There's something about .by (hadley#1351)

Fixes hadley#1242
ebailey78 · Mar 9, 2023 · 8c03ddc · 8c03ddc
1 parent 64841cc
commit 8c03ddc
Showing 1 changed file with 33 additions and 0 deletions.
diff --git a/data-transform.qmd b/data-transform.qmd
@@ -699,6 +699,39 @@ daily |>
 
 You get a single row back because dplyr treats all the rows in an ungrouped data frame as belonging to one group.
 
+### `.by`
+
+dplyr 1.1.0 includes an new, experimental, syntax for per-operation grouping, the `.by` argument.
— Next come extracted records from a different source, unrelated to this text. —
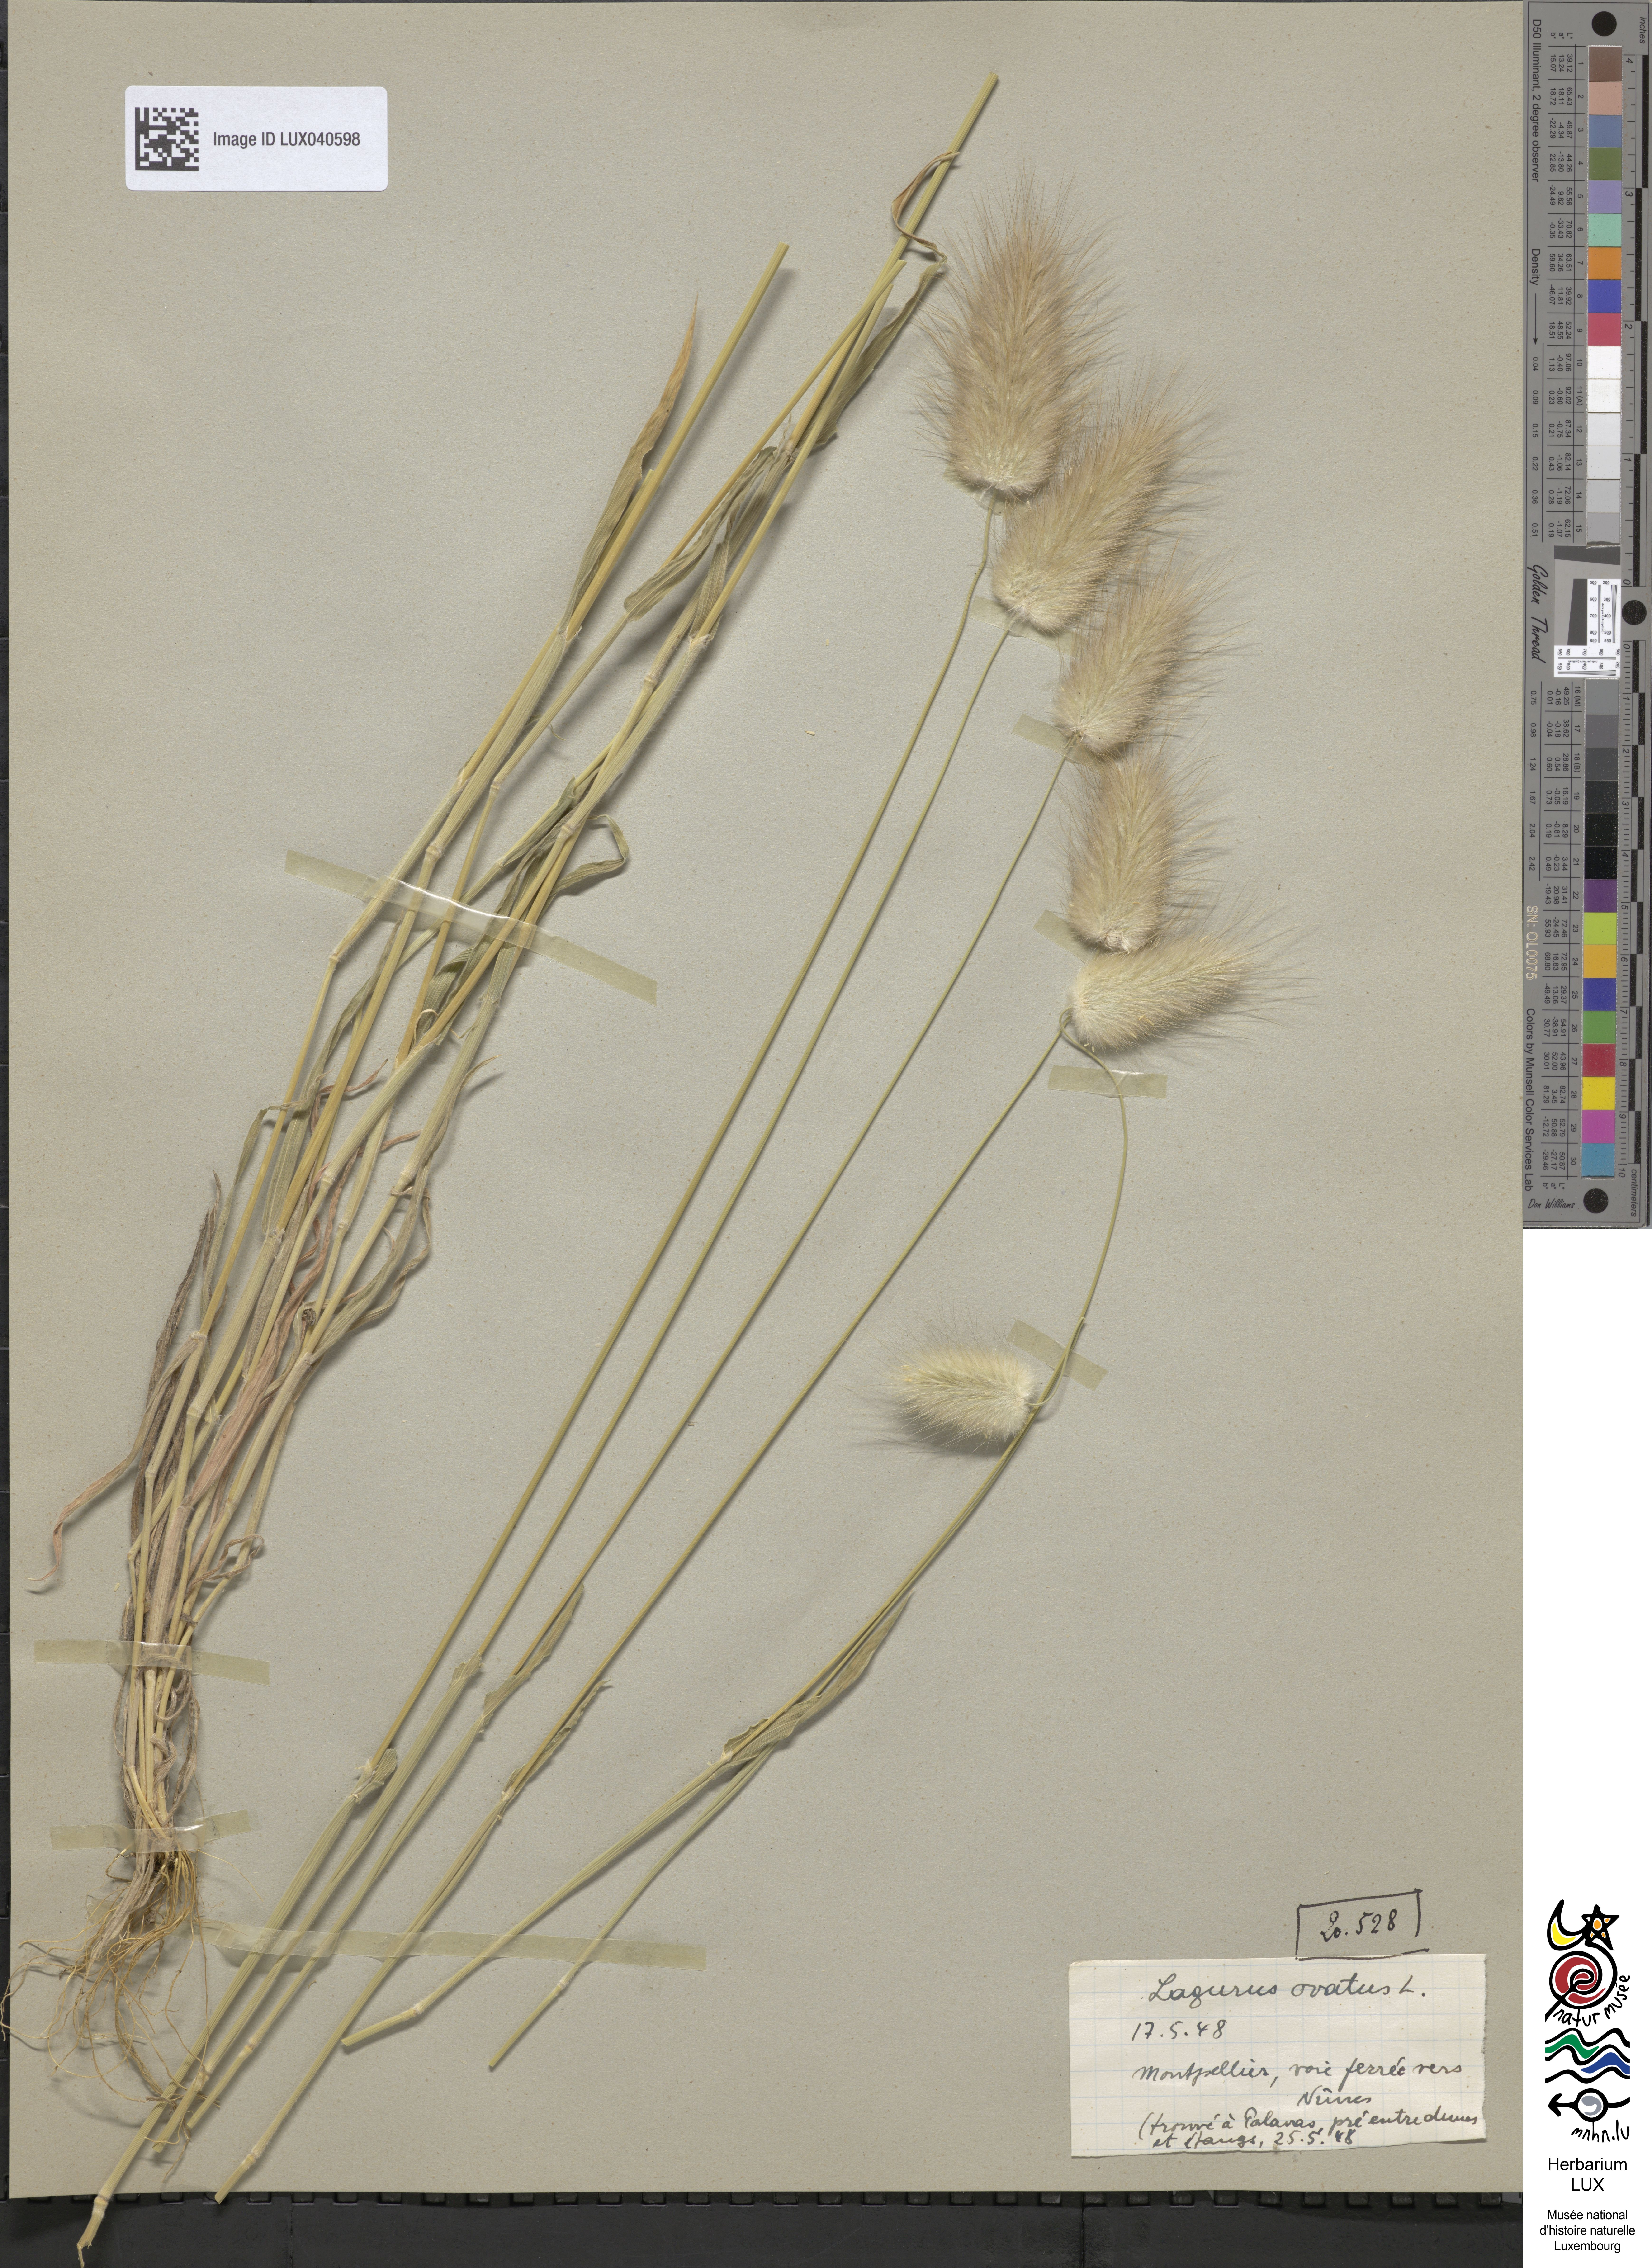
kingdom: Plantae
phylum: Tracheophyta
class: Liliopsida
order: Poales
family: Poaceae
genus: Lagurus
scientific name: Lagurus ovatus
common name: Hare's-tail
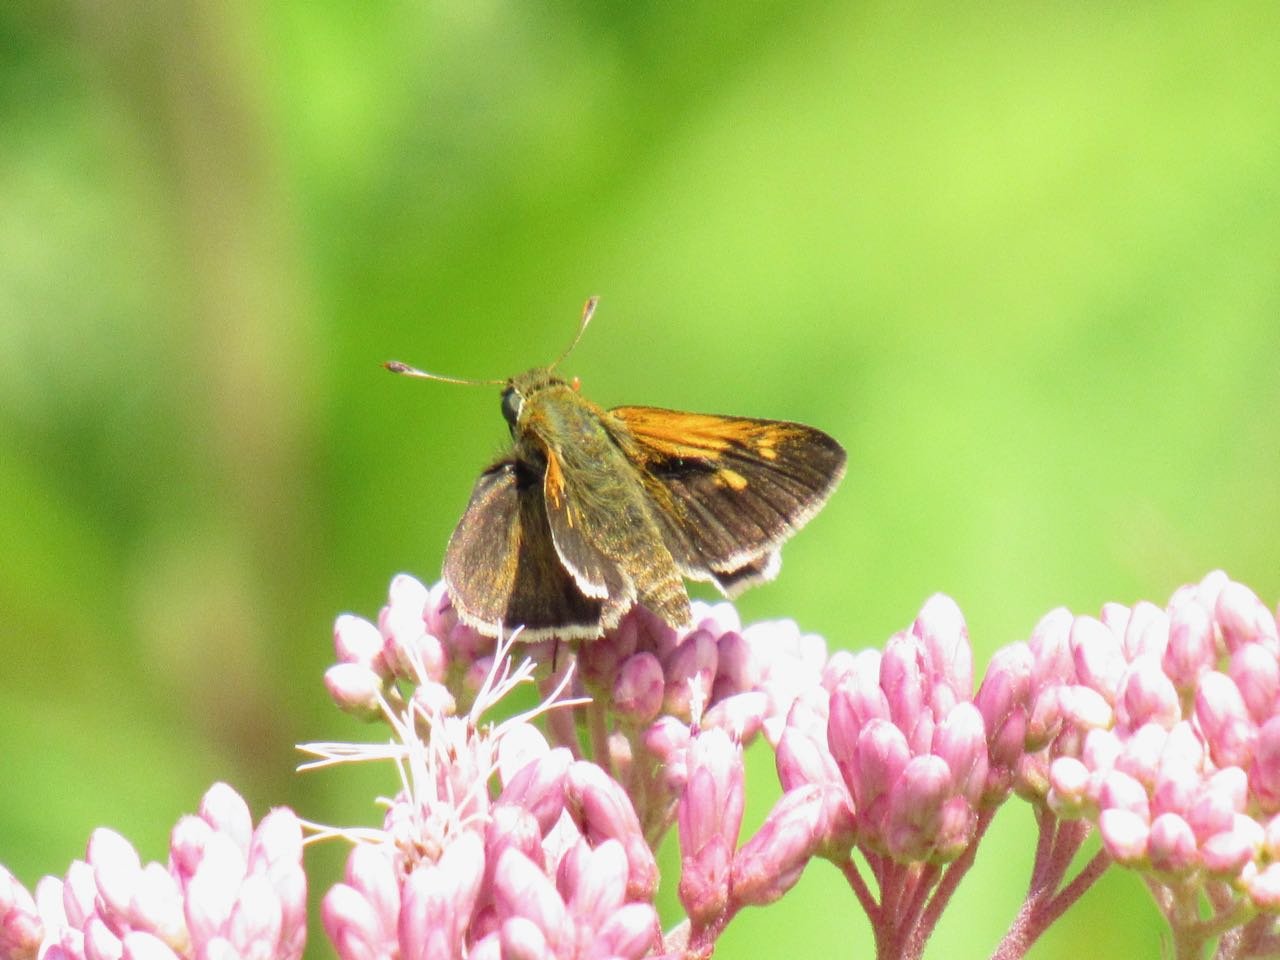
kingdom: Animalia
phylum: Arthropoda
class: Insecta
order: Lepidoptera
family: Hesperiidae
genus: Polites
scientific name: Polites themistocles
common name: Tawny-edged Skipper
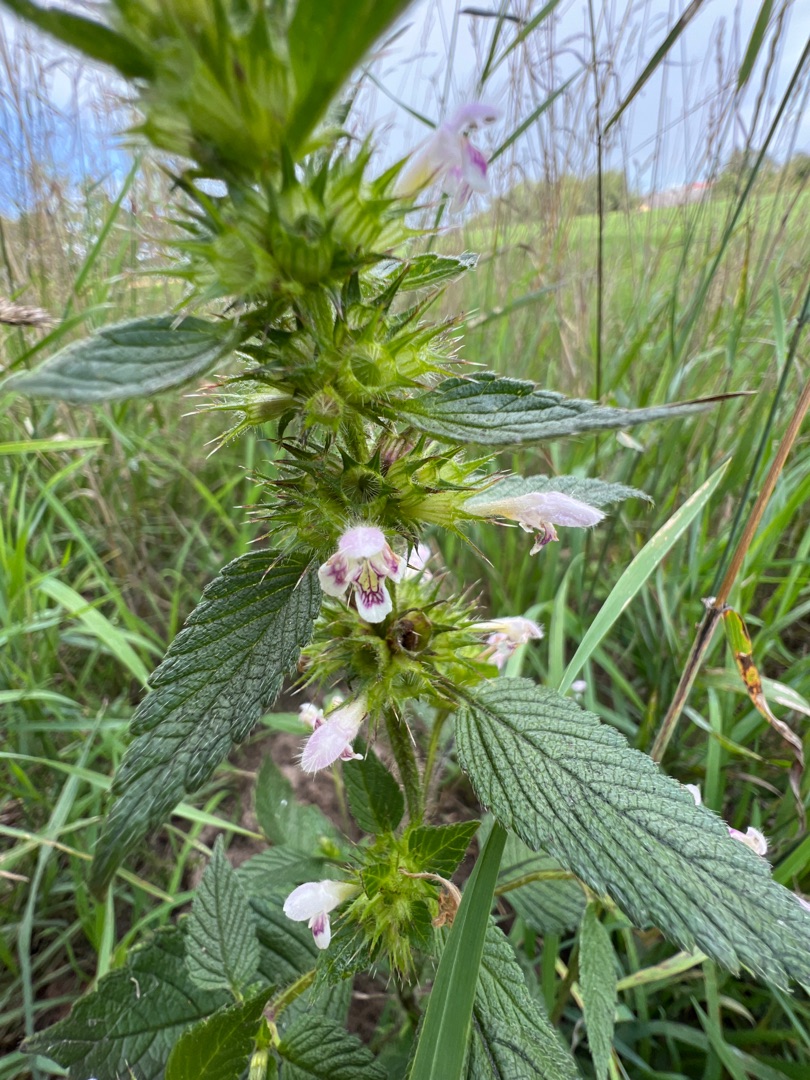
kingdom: Plantae
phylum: Tracheophyta
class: Magnoliopsida
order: Lamiales
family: Lamiaceae
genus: Galeopsis
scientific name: Galeopsis tetrahit
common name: Almindelig hanekro
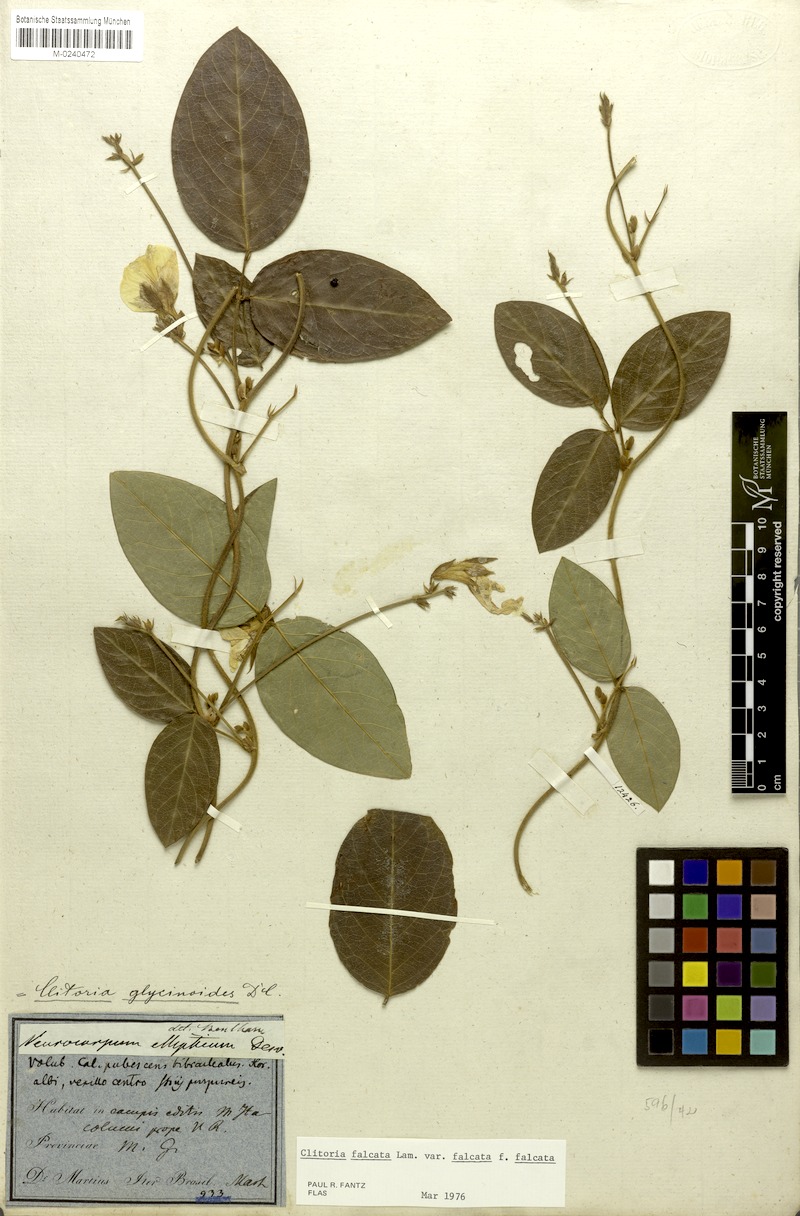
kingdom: Plantae
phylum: Tracheophyta
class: Magnoliopsida
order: Fabales
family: Fabaceae
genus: Clitoria
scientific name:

+`group_by()` and `ungroup()` aren't going away, but you can now also use the `.by` argument to group within a single operation:
+
+```{r}
+#| results: false
+flights |> 
+  summarize(
+    delay = mean(dep_delay, na.rm = TRUE), 
+    n = n(),
+    .by = month
+  )
+```
+
+Or if you want to group by multiple variables:
+
+```{r}
+#| results: false
+flights |> 
+  summarize(
+    delay = mean(dep_delay, na.rm = TRUE), 
+    n = n(),
+    .by = c(origin, dest)
+  )
+```
+
+`.by` works with all verbs and has the advantage that you don't need to use the `.groups` argument to suppress the grouping message or `ungroup()` when you're done.
+
+We didn't focus on this syntax in this chapter because it was very new when wrote the book.
+We did want to mention it because we think it has a lot of promise and it's likely to be quite popular.
+You can learn more about it in the [dplyr 1.1.0 blog post](https://www.tidyverse.org/blog/2023/02/dplyr-1-1-0-per-operation-grouping/).
+
 ### Exercises
 
 1.  Which carrier has the worst average delays?